▸ What this task involves: Reproduce the records from the start up to and including the line with "Between 165 and 164, which is larger?", substituting "graph" for every "chart" and leaving everything else unchanged.

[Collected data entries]

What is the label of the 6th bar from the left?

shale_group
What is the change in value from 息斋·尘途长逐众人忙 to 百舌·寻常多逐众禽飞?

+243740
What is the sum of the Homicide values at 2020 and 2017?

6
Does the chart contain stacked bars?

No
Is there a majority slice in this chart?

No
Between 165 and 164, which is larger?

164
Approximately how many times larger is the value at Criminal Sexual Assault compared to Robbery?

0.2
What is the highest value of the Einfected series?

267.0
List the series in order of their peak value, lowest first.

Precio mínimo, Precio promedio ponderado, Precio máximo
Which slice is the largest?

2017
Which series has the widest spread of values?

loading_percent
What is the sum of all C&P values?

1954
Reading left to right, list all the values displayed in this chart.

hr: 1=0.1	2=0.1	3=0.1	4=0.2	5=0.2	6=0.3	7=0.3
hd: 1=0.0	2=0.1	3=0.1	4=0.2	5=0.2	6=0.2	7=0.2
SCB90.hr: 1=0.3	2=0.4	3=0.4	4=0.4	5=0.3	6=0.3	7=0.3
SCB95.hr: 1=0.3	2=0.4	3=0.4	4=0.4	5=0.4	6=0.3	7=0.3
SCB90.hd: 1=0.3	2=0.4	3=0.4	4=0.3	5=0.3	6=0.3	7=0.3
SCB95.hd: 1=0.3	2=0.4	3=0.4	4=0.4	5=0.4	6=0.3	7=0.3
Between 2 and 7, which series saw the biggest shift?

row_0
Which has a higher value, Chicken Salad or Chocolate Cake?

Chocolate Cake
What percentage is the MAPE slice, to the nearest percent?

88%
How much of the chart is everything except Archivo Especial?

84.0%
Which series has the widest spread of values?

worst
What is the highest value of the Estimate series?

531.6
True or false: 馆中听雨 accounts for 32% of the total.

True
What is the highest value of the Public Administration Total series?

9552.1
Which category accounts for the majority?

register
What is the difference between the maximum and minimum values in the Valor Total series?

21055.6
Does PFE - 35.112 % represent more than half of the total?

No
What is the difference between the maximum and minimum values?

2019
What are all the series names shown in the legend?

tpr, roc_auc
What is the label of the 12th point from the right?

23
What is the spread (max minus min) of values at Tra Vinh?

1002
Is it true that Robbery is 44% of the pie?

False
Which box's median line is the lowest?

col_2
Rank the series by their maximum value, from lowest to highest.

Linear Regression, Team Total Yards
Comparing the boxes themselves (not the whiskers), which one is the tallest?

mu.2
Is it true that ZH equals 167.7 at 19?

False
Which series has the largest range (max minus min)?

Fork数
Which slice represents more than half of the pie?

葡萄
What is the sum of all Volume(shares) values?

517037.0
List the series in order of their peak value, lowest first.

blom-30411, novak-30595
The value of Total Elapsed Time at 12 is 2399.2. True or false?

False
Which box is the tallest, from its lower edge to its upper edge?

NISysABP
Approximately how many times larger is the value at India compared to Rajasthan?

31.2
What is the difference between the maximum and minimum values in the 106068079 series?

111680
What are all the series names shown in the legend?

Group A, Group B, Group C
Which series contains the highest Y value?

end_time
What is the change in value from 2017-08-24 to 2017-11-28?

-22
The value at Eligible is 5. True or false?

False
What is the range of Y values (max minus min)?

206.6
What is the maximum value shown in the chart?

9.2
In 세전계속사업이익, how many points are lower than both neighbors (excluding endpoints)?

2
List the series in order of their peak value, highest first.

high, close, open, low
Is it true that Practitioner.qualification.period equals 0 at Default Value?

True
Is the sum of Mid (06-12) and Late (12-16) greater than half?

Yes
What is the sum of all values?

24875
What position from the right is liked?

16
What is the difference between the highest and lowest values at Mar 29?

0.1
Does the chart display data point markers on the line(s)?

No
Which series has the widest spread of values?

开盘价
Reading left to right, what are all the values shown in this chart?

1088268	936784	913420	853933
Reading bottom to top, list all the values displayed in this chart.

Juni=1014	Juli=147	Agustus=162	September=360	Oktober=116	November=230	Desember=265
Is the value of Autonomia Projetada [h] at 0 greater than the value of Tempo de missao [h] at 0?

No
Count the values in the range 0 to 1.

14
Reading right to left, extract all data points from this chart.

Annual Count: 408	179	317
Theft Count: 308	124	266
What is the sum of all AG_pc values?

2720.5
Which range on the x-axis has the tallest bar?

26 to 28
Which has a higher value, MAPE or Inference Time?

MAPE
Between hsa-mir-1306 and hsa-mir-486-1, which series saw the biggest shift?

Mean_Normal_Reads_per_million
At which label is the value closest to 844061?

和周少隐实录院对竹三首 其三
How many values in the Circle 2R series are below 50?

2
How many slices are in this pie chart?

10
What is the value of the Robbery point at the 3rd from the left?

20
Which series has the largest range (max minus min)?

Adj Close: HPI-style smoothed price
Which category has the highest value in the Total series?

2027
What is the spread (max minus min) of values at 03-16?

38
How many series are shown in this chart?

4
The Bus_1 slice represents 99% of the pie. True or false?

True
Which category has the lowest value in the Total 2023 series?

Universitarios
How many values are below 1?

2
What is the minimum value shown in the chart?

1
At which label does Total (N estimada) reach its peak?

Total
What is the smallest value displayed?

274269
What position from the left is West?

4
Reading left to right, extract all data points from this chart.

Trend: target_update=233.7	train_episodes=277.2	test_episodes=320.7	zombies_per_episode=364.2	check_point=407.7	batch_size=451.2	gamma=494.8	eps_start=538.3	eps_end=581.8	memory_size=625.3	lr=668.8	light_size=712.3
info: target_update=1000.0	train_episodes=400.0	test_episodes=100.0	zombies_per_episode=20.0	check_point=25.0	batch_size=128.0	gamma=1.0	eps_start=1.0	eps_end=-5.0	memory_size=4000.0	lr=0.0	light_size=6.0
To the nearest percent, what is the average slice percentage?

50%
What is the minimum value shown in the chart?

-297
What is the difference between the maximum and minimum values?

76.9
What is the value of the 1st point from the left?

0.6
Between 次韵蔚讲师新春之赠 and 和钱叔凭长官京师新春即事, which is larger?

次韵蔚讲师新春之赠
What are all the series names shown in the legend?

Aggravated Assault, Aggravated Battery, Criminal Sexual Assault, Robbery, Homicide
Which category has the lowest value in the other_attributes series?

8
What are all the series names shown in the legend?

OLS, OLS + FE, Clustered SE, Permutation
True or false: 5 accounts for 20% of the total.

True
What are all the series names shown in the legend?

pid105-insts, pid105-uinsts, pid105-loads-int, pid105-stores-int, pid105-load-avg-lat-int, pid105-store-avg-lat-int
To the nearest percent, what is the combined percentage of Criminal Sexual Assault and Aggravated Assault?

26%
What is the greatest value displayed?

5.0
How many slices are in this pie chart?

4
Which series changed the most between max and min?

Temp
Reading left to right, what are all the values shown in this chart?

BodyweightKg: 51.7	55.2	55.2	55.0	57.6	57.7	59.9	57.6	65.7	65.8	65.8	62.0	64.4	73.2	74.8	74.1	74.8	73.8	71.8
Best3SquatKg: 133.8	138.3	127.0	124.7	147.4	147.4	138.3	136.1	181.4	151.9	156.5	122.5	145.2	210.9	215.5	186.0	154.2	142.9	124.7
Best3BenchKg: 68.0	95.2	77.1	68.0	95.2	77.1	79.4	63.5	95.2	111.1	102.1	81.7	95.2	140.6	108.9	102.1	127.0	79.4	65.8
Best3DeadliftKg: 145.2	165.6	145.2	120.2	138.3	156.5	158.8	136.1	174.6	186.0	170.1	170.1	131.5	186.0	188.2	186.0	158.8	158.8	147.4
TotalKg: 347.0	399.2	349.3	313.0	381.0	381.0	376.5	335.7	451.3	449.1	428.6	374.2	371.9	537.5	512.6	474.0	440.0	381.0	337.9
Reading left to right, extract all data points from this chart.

▸ Answer space:
What is the label of the 6th bar from the left?

shale_group
What is the change in value from 息斋·尘途长逐众人忙 to 百舌·寻常多逐众禽飞?

+243740
What is the sum of the Homicide values at 2020 and 2017?

6
Does the graph contain stacked bars?

No
Is there a majority slice in this graph?

No
Between 165 and 164, which is larger?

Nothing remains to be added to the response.